Trainable Document Separation

This type of separation is disabled by default for all new projects. This means that Transformation Server separates documents based on how each individual page is classified. Configure separation settings on the Document Separation tab of the Project Settings window.

Use this type of document separation when the content and layout of the first pages of your documents vary within a class. This separation type is also useful when the length of a document is not consistent because you can train first pages, middle pages and last pages for each classification result.

If you do not want to use document separation online learning, you can still train your project for separation. Use a large training set that contains typical examples of each classification type, add these documents to the Classification Set, and confirm them before training your project.

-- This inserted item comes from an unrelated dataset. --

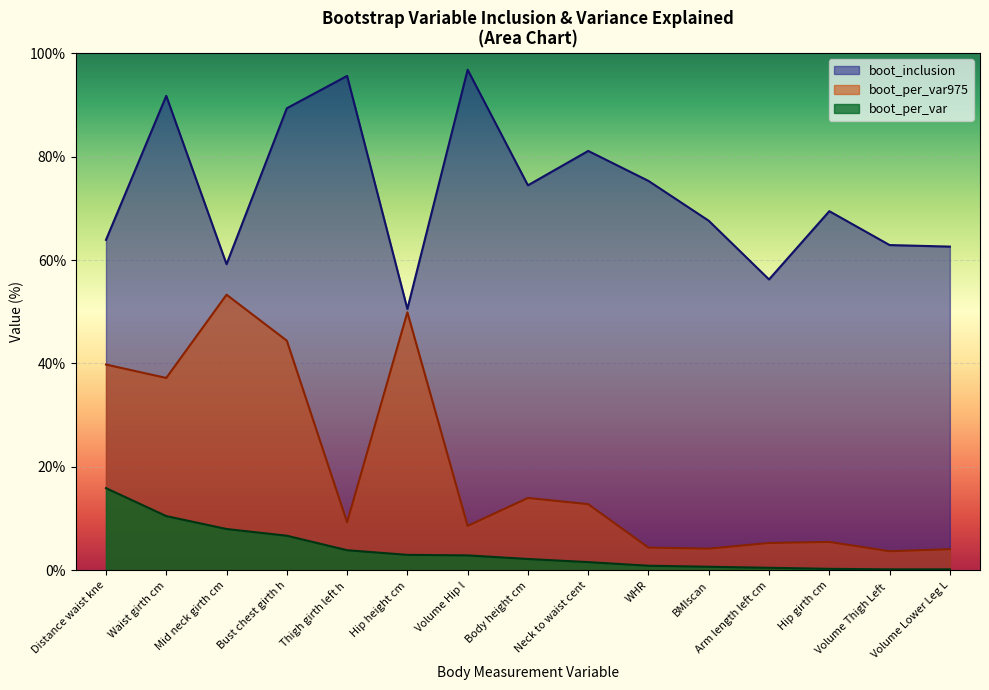

What is the minimum value shown in the chart?

0.2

If you want to use document separation online learning, this means that each time a document is manually separated or reclassified for by a user, that document is collected and used to improve the separation of subsequent documents with the same layout. For the best document separation results, use a combination of manually trained documents and online learning. Adding training documents for known document types will ensure that they are successfully separated and classified, while online learning will train new document types as they are encountered in production.

For example, you configure a project to recognize correspondence. Most correspondence varies in length, content, and layout. Trainable document separation works well for this type of document because Transformation Server can recognize typical first page, middle page, and last page content found on correspondence letters.

After changing the properties of your classifiers, or after adding or deleting documents from your training set, you must retrain your project.